What is expected
Your answer must be the full listing, reproduced word for word.

Records provided
<<<<
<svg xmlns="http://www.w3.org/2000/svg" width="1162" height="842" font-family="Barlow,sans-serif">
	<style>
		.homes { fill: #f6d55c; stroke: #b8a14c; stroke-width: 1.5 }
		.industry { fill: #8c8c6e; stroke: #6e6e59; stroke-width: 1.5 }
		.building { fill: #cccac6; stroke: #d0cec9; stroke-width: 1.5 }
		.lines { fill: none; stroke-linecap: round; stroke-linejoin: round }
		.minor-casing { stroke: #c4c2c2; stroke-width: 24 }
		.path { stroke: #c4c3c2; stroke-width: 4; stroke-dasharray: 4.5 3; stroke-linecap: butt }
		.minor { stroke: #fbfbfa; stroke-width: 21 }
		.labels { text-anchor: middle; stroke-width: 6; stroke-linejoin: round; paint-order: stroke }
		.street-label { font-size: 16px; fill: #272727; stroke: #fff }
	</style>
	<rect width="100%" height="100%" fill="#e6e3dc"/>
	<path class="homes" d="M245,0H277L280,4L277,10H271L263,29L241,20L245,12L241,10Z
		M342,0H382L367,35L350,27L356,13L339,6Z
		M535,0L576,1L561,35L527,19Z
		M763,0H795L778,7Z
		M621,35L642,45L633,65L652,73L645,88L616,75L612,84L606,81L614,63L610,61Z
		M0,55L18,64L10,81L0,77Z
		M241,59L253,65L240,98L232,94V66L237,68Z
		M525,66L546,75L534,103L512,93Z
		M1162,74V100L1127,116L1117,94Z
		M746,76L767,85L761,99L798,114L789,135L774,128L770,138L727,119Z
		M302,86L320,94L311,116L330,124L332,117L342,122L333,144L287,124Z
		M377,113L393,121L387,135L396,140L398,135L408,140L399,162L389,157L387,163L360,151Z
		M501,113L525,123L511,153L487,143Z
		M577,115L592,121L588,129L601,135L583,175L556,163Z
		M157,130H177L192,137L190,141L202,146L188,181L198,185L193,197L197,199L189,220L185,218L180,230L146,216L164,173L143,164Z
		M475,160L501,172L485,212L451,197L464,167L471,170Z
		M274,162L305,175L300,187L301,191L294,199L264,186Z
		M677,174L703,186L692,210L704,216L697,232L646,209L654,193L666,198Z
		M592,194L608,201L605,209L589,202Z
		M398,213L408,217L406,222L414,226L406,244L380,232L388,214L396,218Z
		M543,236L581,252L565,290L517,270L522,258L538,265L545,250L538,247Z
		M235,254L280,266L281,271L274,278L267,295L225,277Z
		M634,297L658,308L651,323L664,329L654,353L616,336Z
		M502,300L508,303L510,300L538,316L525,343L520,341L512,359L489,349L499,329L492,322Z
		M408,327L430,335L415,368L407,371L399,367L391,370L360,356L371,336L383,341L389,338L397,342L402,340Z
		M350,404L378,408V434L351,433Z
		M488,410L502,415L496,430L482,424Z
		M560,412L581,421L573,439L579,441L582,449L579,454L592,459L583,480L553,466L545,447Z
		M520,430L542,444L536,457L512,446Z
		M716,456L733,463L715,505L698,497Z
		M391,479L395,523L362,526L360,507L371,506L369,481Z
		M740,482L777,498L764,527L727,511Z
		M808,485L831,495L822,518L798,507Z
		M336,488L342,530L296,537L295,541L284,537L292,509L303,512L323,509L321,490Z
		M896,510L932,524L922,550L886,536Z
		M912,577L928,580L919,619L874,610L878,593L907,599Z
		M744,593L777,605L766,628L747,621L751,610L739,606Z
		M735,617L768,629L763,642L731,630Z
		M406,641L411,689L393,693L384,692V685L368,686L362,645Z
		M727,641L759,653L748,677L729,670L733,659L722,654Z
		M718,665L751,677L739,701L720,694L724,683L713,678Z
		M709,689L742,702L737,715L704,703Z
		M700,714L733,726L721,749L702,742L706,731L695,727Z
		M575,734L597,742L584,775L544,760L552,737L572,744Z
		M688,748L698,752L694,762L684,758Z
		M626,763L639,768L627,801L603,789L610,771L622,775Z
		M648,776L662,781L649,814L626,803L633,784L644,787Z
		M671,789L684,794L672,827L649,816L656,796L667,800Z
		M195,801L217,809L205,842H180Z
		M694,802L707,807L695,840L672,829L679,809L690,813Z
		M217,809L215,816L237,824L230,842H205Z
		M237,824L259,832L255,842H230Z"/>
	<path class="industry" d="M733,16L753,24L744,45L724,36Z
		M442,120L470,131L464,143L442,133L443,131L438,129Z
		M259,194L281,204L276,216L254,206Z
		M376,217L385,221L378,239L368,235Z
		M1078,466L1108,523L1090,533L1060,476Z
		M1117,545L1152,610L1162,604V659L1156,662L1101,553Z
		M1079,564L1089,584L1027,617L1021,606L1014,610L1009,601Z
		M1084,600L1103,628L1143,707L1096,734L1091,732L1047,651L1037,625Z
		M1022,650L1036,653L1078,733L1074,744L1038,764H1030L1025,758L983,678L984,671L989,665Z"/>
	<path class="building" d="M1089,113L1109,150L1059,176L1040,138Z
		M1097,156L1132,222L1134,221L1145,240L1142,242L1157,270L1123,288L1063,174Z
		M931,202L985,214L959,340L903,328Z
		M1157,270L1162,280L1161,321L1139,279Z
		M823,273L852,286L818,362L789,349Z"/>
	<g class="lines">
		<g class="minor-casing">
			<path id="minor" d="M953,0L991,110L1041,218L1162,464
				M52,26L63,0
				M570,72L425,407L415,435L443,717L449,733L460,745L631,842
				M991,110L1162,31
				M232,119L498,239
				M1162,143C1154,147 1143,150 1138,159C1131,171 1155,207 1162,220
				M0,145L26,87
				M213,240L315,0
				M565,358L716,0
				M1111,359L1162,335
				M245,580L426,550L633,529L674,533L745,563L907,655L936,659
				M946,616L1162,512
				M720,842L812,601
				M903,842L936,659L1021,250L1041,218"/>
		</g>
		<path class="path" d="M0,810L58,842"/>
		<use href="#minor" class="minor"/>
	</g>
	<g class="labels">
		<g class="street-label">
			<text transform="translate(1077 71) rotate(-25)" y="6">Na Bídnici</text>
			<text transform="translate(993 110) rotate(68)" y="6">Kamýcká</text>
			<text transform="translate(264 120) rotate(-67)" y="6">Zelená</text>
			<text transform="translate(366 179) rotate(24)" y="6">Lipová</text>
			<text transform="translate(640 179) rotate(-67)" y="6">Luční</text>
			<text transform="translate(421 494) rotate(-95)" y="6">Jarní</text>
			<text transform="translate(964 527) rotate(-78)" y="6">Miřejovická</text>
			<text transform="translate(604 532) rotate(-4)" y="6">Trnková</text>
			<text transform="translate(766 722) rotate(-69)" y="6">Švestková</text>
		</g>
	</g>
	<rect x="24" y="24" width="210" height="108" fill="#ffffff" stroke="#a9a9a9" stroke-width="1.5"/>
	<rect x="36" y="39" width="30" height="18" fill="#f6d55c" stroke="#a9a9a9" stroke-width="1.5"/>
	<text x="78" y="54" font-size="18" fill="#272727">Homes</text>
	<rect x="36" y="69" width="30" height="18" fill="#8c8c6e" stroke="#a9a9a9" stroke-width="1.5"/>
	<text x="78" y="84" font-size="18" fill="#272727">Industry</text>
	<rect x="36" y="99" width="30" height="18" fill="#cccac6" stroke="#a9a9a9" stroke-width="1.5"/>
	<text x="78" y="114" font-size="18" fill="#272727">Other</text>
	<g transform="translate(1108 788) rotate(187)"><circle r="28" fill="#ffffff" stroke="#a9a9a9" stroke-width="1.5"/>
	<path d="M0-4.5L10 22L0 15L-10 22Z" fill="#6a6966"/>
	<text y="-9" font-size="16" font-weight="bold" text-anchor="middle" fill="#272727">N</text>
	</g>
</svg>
>>>>
Response for this exercise
<svg xmlns="http://www.w3.org/2000/svg" width="1162" height="842" font-family="Barlow,sans-serif">
	<style>
		.homes { fill: #f6d55c; stroke: #b8a14c; stroke-width: 1.5 }
		.industry { fill: #8c8c6e; stroke: #6e6e59; stroke-width: 1.5 }
		.building { fill: #cccac6; stroke: #d0cec9; stroke-width: 1.5 }
		.lines { fill: none; stroke-linecap: round; stroke-linejoin: round }
		.minor-casing { stroke: #c4c2c2; stroke-width: 24 }
		.path { stroke: #c4c3c2; stroke-width: 4; stroke-dasharray: 4.5 3; stroke-linecap: butt }
		.minor { stroke: #fbfbfa; stroke-width: 21 }
		.labels { text-anchor: middle; stroke-width: 6; stroke-linejoin: round; paint-order: stroke }
		.street-label { font-size: 16px; fill: #272727; stroke: #fff }
	</style>
	<rect width="100%" height="100%" fill="#e6e3dc"/>
	<path class="homes" d="M245,0H277L280,4L277,10H271L263,29L241,20L245,12L241,10Z
		M342,0H382L367,35L350,27L356,13L339,6Z
		M535,0L576,1L561,35L527,19Z
		M763,0H795L778,7Z
		M621,35L642,45L633,65L652,73L645,88L616,75L612,84L606,81L614,63L610,61Z
		M0,55L18,64L10,81L0,77Z
		M241,59L253,65L240,98L232,94V66L237,68Z
		M525,66L546,75L534,103L512,93Z
		M1162,74V100L1127,116L1117,94Z
		M746,76L767,85L761,99L798,114L789,135L774,128L770,138L727,119Z
		M302,86L320,94L311,116L330,124L332,117L342,122L333,144L287,124Z
		M377,113L393,121L387,135L396,140L398,135L408,140L399,162L389,157L387,163L360,151Z
		M501,113L525,123L511,153L487,143Z
		M577,115L592,121L588,129L601,135L583,175L556,163Z
		M157,130H177L192,137L190,141L202,146L188,181L198,185L193,197L197,199L189,220L185,218L180,230L146,216L164,173L143,164Z
		M475,160L501,172L485,212L451,197L464,167L471,170Z
		M274,162L305,175L300,187L301,191L294,199L264,186Z
		M677,174L703,186L692,210L704,216L697,232L646,209L654,193L666,198Z
		M592,194L608,201L605,209L589,202Z
		M398,213L408,217L406,222L414,226L406,244L380,232L388,214L396,218Z
		M543,236L581,252L565,290L517,270L522,258L538,265L545,250L538,247Z
		M235,254L280,266L281,271L274,278L267,295L225,277Z
		M634,297L658,308L651,323L664,329L654,353L616,336Z
		M502,300L508,303L510,300L538,316L525,343L520,341L512,359L489,349L499,329L492,322Z
		M408,327L430,335L415,368L407,371L399,367L391,370L360,356L371,336L383,341L389,338L397,342L402,340Z
		M350,404L378,408V434L351,433Z
		M488,410L502,415L496,430L482,424Z
		M560,412L581,421L573,439L579,441L582,449L579,454L592,459L583,480L553,466L545,447Z
		M520,430L542,444L536,457L512,446Z
		M716,456L733,463L715,505L698,497Z
		M391,479L395,523L362,526L360,507L371,506L369,481Z
		M740,482L777,498L764,527L727,511Z
		M808,485L831,495L822,518L798,507Z
		M336,488L342,530L296,537L295,541L284,537L292,509L303,512L323,509L321,490Z
		M896,510L932,524L922,550L886,536Z
		M912,577L928,580L919,619L874,610L878,593L907,599Z
		M744,593L777,605L766,628L747,621L751,610L739,606Z
		M735,617L768,629L763,642L731,630Z
		M406,641L411,689L393,693L384,692V685L368,686L362,645Z
		M727,641L759,653L748,677L729,670L733,659L722,654Z
		M718,665L751,677L739,701L720,694L724,683L713,678Z
		M709,689L742,702L737,715L704,703Z
		M700,714L733,726L721,749L702,742L706,731L695,727Z
		M575,734L597,742L584,775L544,760L552,737L572,744Z
		M688,748L698,752L694,762L684,758Z
		M626,763L639,768L627,801L603,789L610,771L622,775Z
		M648,776L662,781L649,814L626,803L633,784L644,787Z
		M671,789L684,794L672,827L649,816L656,796L667,800Z
		M195,801L217,809L205,842H180Z
		M694,802L707,807L695,840L672,829L679,809L690,813Z
		M217,809L215,816L237,824L230,842H205Z
		M237,824L259,832L255,842H230Z"/>
	<path class="industry" d="M733,16L753,24L744,45L724,36Z
		M442,120L470,131L464,143L442,133L443,131L438,129Z
		M259,194L281,204L276,216L254,206Z
		M376,217L385,221L378,239L368,235Z
		M1078,466L1108,523L1090,533L1060,476Z
		M1117,545L1152,610L1162,604V659L1156,662L1101,553Z
		M1079,564L1089,584L1027,617L1021,606L1014,610L1009,601Z
		M1084,600L1103,628L1143,707L1096,734L1091,732L1047,651L1037,625Z
		M1022,650L1036,653L1078,733L1074,744L1038,764H1030L1025,758L983,678L984,671L989,665Z"/>
	<path class="building" d="M1089,113L1109,150L1059,176L1040,138Z
		M1097,156L1132,222L1134,221L1145,240L1142,242L1157,270L1123,288L1063,174Z
		M931,202L985,214L959,340L903,328Z
		M1157,270L1162,280L1161,321L1139,279Z
		M823,273L852,286L818,362L789,349Z"/>
	<g class="lines">
		<g class="minor-casing">
			<path id="minor" d="M953,0L991,110L1041,218L1162,464
				M52,26L63,0
				M570,72L425,407L415,435L443,717L449,733L460,745L631,842
				M991,110L1162,31
				M232,119L498,239
				M1162,143C1154,147 1143,150 1138,159C1131,171 1155,207 1162,220
				M0,145L26,87
				M213,240L315,0
				M565,358L716,0
				M1111,359L1162,335
				M245,580L426,550L633,529L674,533L745,563L907,655L936,659
				M946,616L1162,512
				M720,842L812,601
				M903,842L936,659L1021,250L1041,218"/>
		</g>
		<path class="path" d="M0,810L58,842"/>
		<use href="#minor" class="minor"/>
	</g>
	<g class="labels">
		<g class="street-label">
			<text transform="translate(1077 71) rotate(-25)" y="6">Na Bídnici</text>
			<text transform="translate(993 110) rotate(68)" y="6">Kamýcká</text>
			<text transform="translate(264 120) rotate(-67)" y="6">Zelená</text>
			<text transform="translate(366 179) rotate(24)" y="6">Lipová</text>
			<text transform="translate(640 179) rotate(-67)" y="6">Luční</text>
			<text transform="translate(421 494) rotate(-95)" y="6">Jarní</text>
			<text transform="translate(964 527) rotate(-78)" y="6">Miřejovická</text>
			<text transform="translate(604 532) rotate(-4)" y="6">Trnková</text>
			<text transform="translate(766 722) rotate(-69)" y="6">Švestková</text>
		</g>
	</g>
	<rect x="24" y="24" width="210" height="108" fill="#ffffff" stroke="#a9a9a9" stroke-width="1.5"/>
	<rect x="36" y="39" width="30" height="18" fill="#f6d55c" stroke="#a9a9a9" stroke-width="1.5"/>
	<text x="78" y="54" font-size="18" fill="#272727">Homes</text>
	<rect x="36" y="69" width="30" height="18" fill="#8c8c6e" stroke="#a9a9a9" stroke-width="1.5"/>
	<text x="78" y="84" font-size="18" fill="#272727">Industry</text>
	<rect x="36" y="99" width="30" height="18" fill="#cccac6" stroke="#a9a9a9" stroke-width="1.5"/>
	<text x="78" y="114" font-size="18" fill="#272727">Other</text>
	<g transform="translate(1108 788) rotate(187)"><circle r="28" fill="#ffffff" stroke="#a9a9a9" stroke-width="1.5"/>
	<path d="M0-4.5L10 22L0 15L-10 22Z" fill="#6a6966"/>
	<text y="-9" font-size="16" font-weight="bold" text-anchor="middle" fill="#272727">N</text>
	</g>
</svg>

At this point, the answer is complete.